• _WHAT TO DO_
Transcribe the stretch of the listing that runs from the line containing "About how many" through the end of the listing, without any changes.

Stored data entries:
======

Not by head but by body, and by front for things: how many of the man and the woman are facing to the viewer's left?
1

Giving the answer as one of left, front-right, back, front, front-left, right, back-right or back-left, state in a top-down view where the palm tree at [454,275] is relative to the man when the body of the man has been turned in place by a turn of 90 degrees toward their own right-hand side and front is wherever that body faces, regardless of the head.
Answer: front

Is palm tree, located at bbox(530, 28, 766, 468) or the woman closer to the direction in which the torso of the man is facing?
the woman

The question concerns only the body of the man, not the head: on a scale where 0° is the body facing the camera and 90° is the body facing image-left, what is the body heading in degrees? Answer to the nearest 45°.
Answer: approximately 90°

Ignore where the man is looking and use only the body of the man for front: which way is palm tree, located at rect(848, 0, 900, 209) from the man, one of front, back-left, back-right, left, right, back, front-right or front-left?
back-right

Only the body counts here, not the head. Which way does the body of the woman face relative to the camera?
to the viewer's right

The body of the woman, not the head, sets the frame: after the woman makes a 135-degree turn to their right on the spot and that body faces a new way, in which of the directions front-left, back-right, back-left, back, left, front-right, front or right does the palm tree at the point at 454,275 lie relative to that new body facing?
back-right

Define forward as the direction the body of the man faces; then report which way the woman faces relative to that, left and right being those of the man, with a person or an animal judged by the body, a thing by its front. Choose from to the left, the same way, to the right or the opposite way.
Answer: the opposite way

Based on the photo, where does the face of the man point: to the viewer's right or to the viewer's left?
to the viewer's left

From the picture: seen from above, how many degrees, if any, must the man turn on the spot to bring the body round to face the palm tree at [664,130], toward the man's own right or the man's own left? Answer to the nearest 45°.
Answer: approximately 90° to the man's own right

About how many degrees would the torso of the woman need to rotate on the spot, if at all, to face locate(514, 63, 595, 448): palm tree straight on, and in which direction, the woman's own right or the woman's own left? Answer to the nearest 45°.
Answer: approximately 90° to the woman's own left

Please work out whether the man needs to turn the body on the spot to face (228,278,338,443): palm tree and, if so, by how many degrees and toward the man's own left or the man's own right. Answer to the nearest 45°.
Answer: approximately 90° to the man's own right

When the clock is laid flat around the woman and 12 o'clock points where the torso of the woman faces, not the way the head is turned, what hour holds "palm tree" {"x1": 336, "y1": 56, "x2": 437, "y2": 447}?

======

• _ANSWER SECTION_
About how many degrees would the torso of the woman need to rotate on the spot, if at all, to face locate(514, 63, 595, 448): palm tree straight on, and in which direction, the woman's own right or the woman's own left? Answer to the nearest 45°.
Answer: approximately 90° to the woman's own left

Please work out whether the man needs to turn the body on the spot to face (228,278,338,443): palm tree and, if so, by how many degrees and toward the man's own left or the man's own right. Answer to the nearest 45°.
Answer: approximately 90° to the man's own right

When the clock is laid flat around the woman and 12 o'clock points where the torso of the woman faces, not the way the head is turned, what hour holds "palm tree" {"x1": 336, "y1": 56, "x2": 437, "y2": 447}?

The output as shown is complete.